**EXERCISE**
The records below are to be reproduced exactly, with every picture left out.

**INPUT**

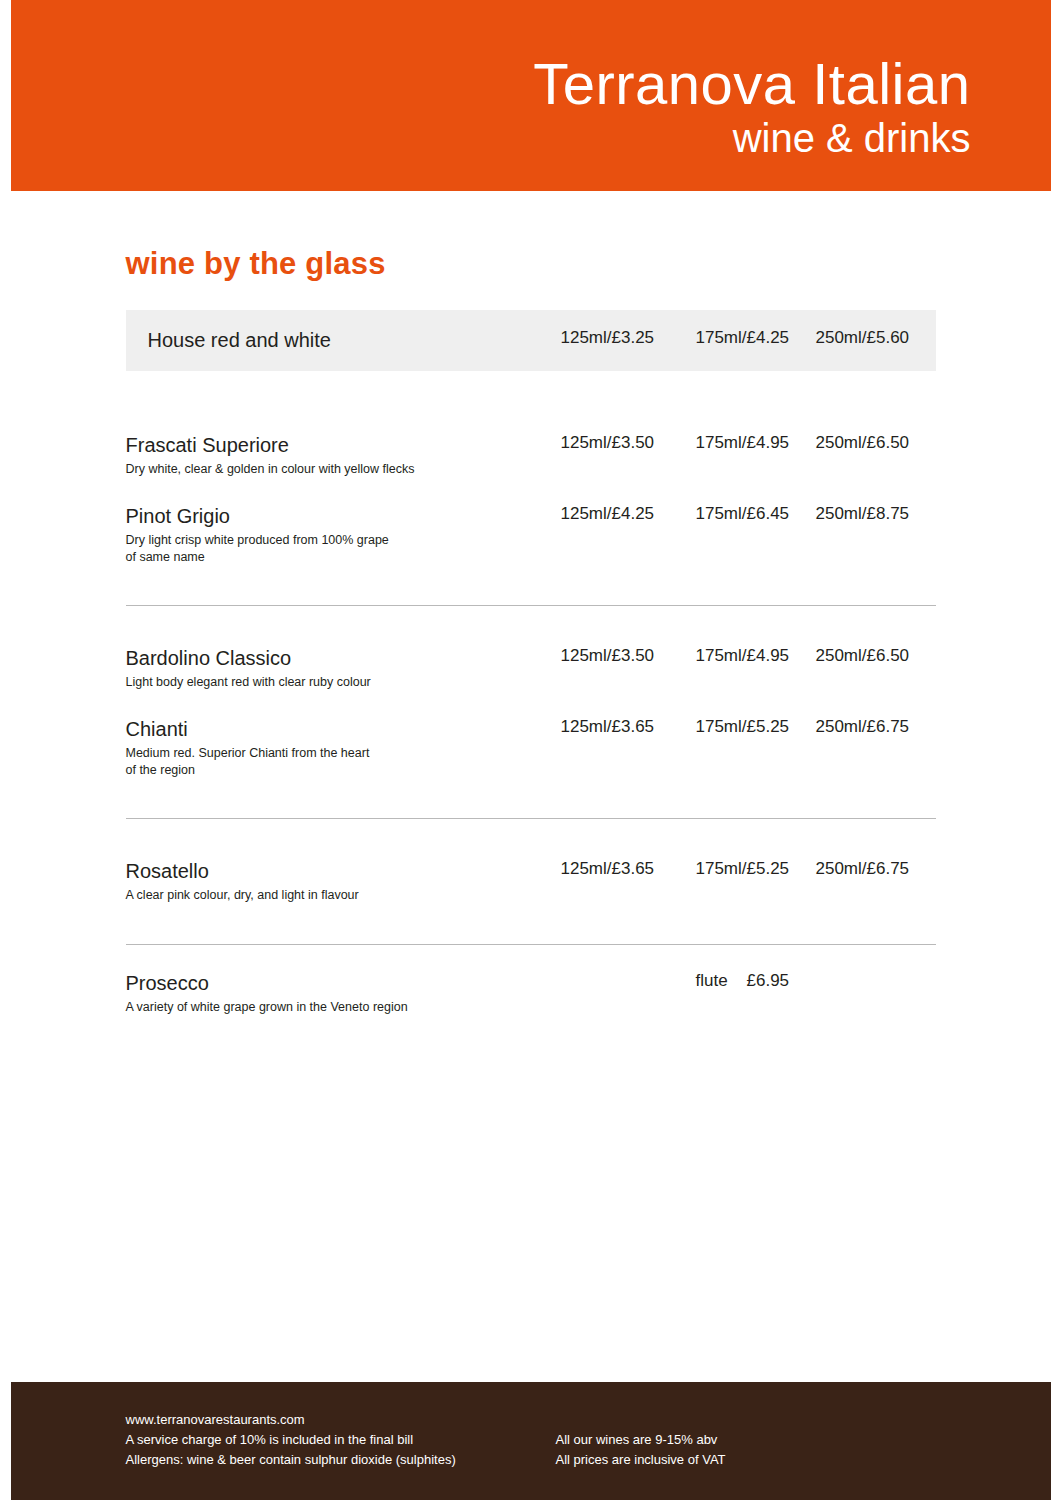Terranova Italian
wine & drinks
wine by the glass
| House red and white | 125ml/£3.25 | 175ml/£4.25 | 250ml/£5.60 |
| Frascati Superiore Dry white, clear & golden in colour with yellow flecks | 125ml/£3.50 | 175ml/£4.95 | 250ml/£6.50 |
| Pinot Grigio Dry light crisp white produced from 100% grape of same name | 125ml/£4.25 | 175ml/£6.45 | 250ml/£8.75 |
| Bardolino Classico Light body elegant red with clear ruby colour | 125ml/£3.50 | 175ml/£4.95 | 250ml/£6.50 |
| Chianti Medium red. Superior Chianti from the heart of the region | 125ml/£3.65 | 175ml/£5.25 | 250ml/£6.75 |
| Rosatello A clear pink colour, dry, and light in flavour | 125ml/£3.65 | 175ml/£5.25 | 250ml/£6.75 |
| Prosecco A variety of white grape grown in the Veneto region | | flute £6.95 | |
www.terranovarestaurants.com
A service charge of 10% is included in the final bill
All our wines are 9-15% abv
Allergens: wine & beer contain sulphur dioxide (sulphites)
All prices are inclusive of VAT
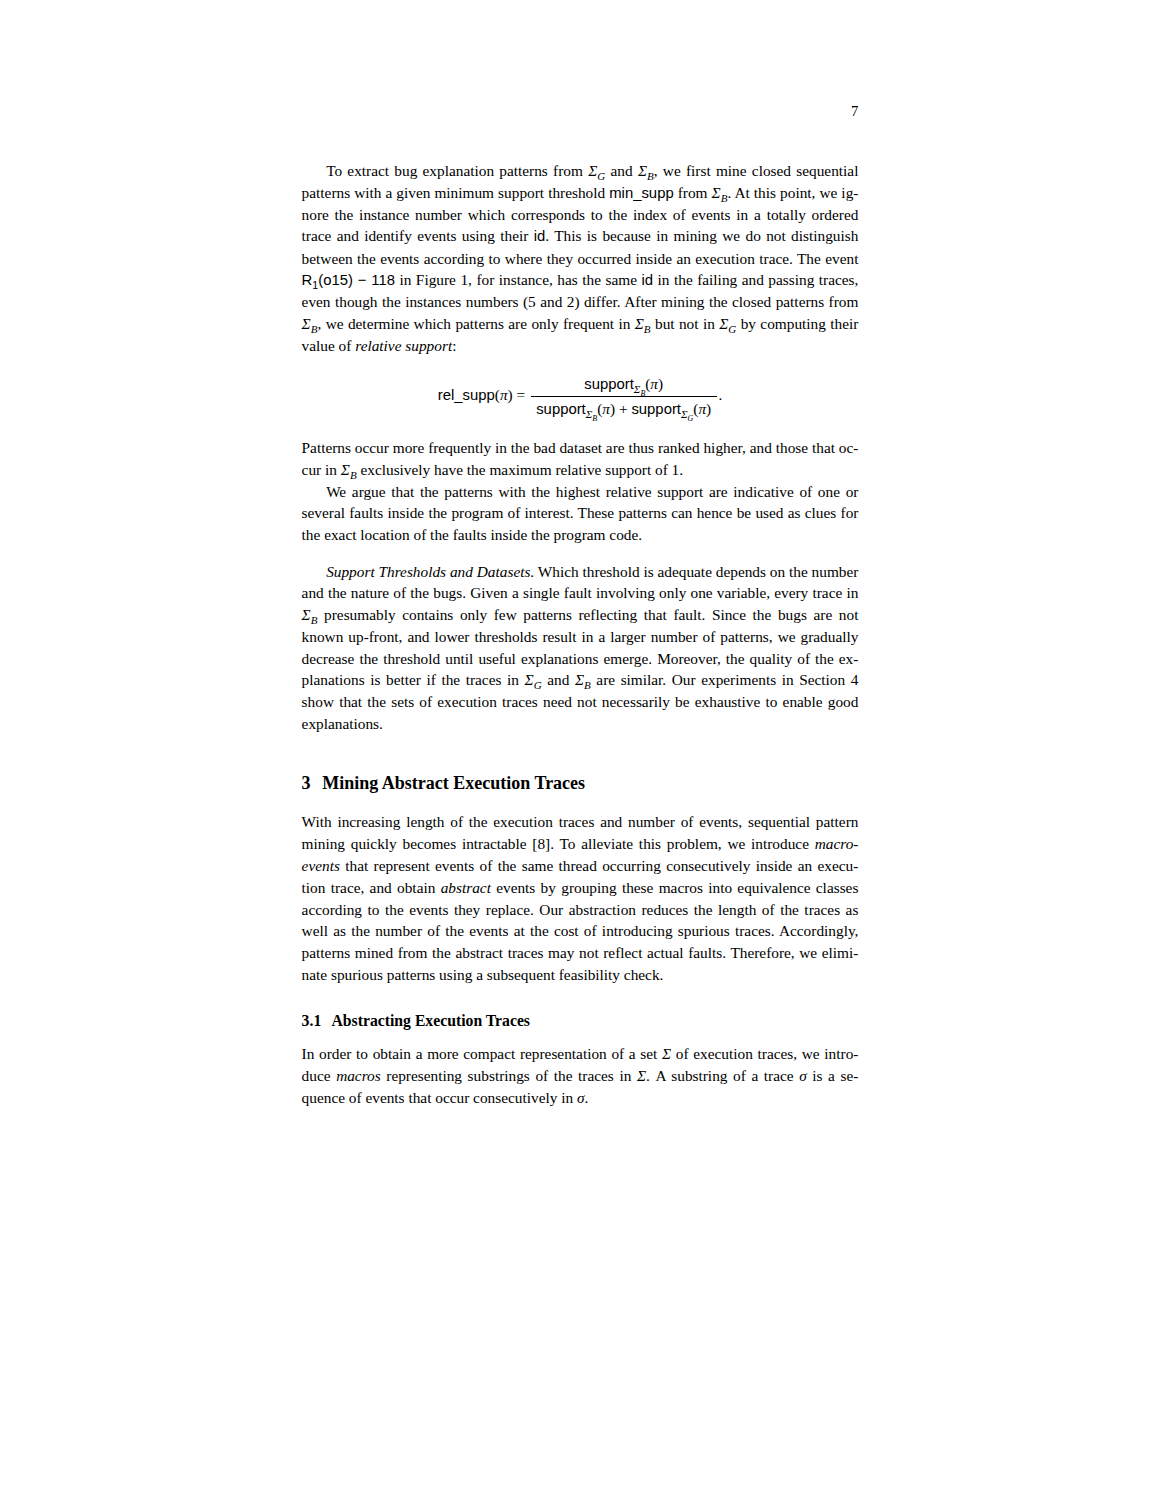7
To extract bug explanation patterns from ΣG and ΣB, we first mine closed sequential patterns with a given minimum support threshold min_supp from ΣB. At this point, we ignore the instance number which corresponds to the index of events in a totally ordered trace and identify events using their id. This is because in mining we do not distinguish between the events according to where they occurred inside an execution trace. The event R1(o15) − 118 in Figure 1, for instance, has the same id in the failing and passing traces, even though the instances numbers (5 and 2) differ. After mining the closed patterns from ΣB, we determine which patterns are only frequent in ΣB but not in ΣG by computing their value of relative support:
rel_supp(π) = supportΣB(π) supportΣB(π) + supportΣG(π) .
Patterns occur more frequently in the bad dataset are thus ranked higher, and those that occur in ΣB exclusively have the maximum relative support of 1.
We argue that the patterns with the highest relative support are indicative of one or several faults inside the program of interest. These patterns can hence be used as clues for the exact location of the faults inside the program code.
Support Thresholds and Datasets. Which threshold is adequate depends on the number and the nature of the bugs. Given a single fault involving only one variable, every trace in ΣB presumably contains only few patterns reflecting that fault. Since the bugs are not known up-front, and lower thresholds result in a larger number of patterns, we gradually decrease the threshold until useful explanations emerge. Moreover, the quality of the explanations is better if the traces in ΣG and ΣB are similar. Our experiments in Section 4 show that the sets of execution traces need not necessarily be exhaustive to enable good explanations.
3 Mining Abstract Execution Traces
With increasing length of the execution traces and number of events, sequential pattern mining quickly becomes intractable [8]. To alleviate this problem, we introduce macro-events that represent events of the same thread occurring consecutively inside an execution trace, and obtain abstract events by grouping these macros into equivalence classes according to the events they replace. Our abstraction reduces the length of the traces as well as the number of the events at the cost of introducing spurious traces. Accordingly, patterns mined from the abstract traces may not reflect actual faults. Therefore, we eliminate spurious patterns using a subsequent feasibility check.
3.1 Abstracting Execution Traces
In order to obtain a more compact representation of a set Σ of execution traces, we introduce macros representing substrings of the traces in Σ. A substring of a trace σ is a sequence of events that occur consecutively in σ.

**RESPONSE FOR THIS EXERCISE**
Terranova Italian
wine & drinks
wine by the glass
| House red and white | 125ml/£3.25 | 175ml/£4.25 | 250ml/£5.60 |
| Frascati Superiore Dry white, clear & golden in colour with yellow flecks | 125ml/£3.50 | 175ml/£4.95 | 250ml/£6.50 |
| Pinot Grigio Dry light crisp white produced from 100% grape of same name | 125ml/£4.25 | 175ml/£6.45 | 250ml/£8.75 |
| Bardolino Classico Light body elegant red with clear ruby colour | 125ml/£3.50 | 175ml/£4.95 | 250ml/£6.50 |
| Chianti Medium red. Superior Chianti from the heart of the region | 125ml/£3.65 | 175ml/£5.25 | 250ml/£6.75 |
| Rosatello A clear pink colour, dry, and light in flavour | 125ml/£3.65 | 175ml/£5.25 | 250ml/£6.75 |
| Prosecco A variety of white grape grown in the Veneto region | | flute £6.95 | |
www.terranovarestaurants.com
A service charge of 10% is included in the final bill
All our wines are 9-15% abv
Allergens: wine & beer contain sulphur dioxide (sulphites)
All prices are inclusive of VAT
7
To extract bug explanation patterns from ΣG and ΣB, we first mine closed sequential patterns with a given minimum support threshold min_supp from ΣB. At this point, we ignore the instance number which corresponds to the index of events in a totally ordered trace and identify events using their id. This is because in mining we do not distinguish between the events according to where they occurred inside an execution trace. The event R1(o15) − 118 in Figure 1, for instance, has the same id in the failing and passing traces, even though the instances numbers (5 and 2) differ. After mining the closed patterns from ΣB, we determine which patterns are only frequent in ΣB but not in ΣG by computing their value of relative support:
rel_supp(π) = supportΣB(π) supportΣB(π) + supportΣG(π) .
Patterns occur more frequently in the bad dataset are thus ranked higher, and those that occur in ΣB exclusively have the maximum relative support of 1.
We argue that the patterns with the highest relative support are indicative of one or several faults inside the program of interest. These patterns can hence be used as clues for the exact location of the faults inside the program code.
Support Thresholds and Datasets. Which threshold is adequate depends on the number and the nature of the bugs. Given a single fault involving only one variable, every trace in ΣB presumably contains only few patterns reflecting that fault. Since the bugs are not known up-front, and lower thresholds result in a larger number of patterns, we gradually decrease the threshold until useful explanations emerge. Moreover, the quality of the explanations is better if the traces in ΣG and ΣB are similar. Our experiments in Section 4 show that the sets of execution traces need not necessarily be exhaustive to enable good explanations.
3 Mining Abstract Execution Traces
With increasing length of the execution traces and number of events, sequential pattern mining quickly becomes intractable [8]. To alleviate this problem, we introduce macro-events that represent events of the same thread occurring consecutively inside an execution trace, and obtain abstract events by grouping these macros into equivalence classes according to the events they replace. Our abstraction reduces the length of the traces as well as the number of the events at the cost of introducing spurious traces. Accordingly, patterns mined from the abstract traces may not reflect actual faults. Therefore, we eliminate spurious patterns using a subsequent feasibility check.
3.1 Abstracting Execution Traces
In order to obtain a more compact representation of a set Σ of execution traces, we introduce macros representing substrings of the traces in Σ. A substring of a trace σ is a sequence of events that occur consecutively in σ.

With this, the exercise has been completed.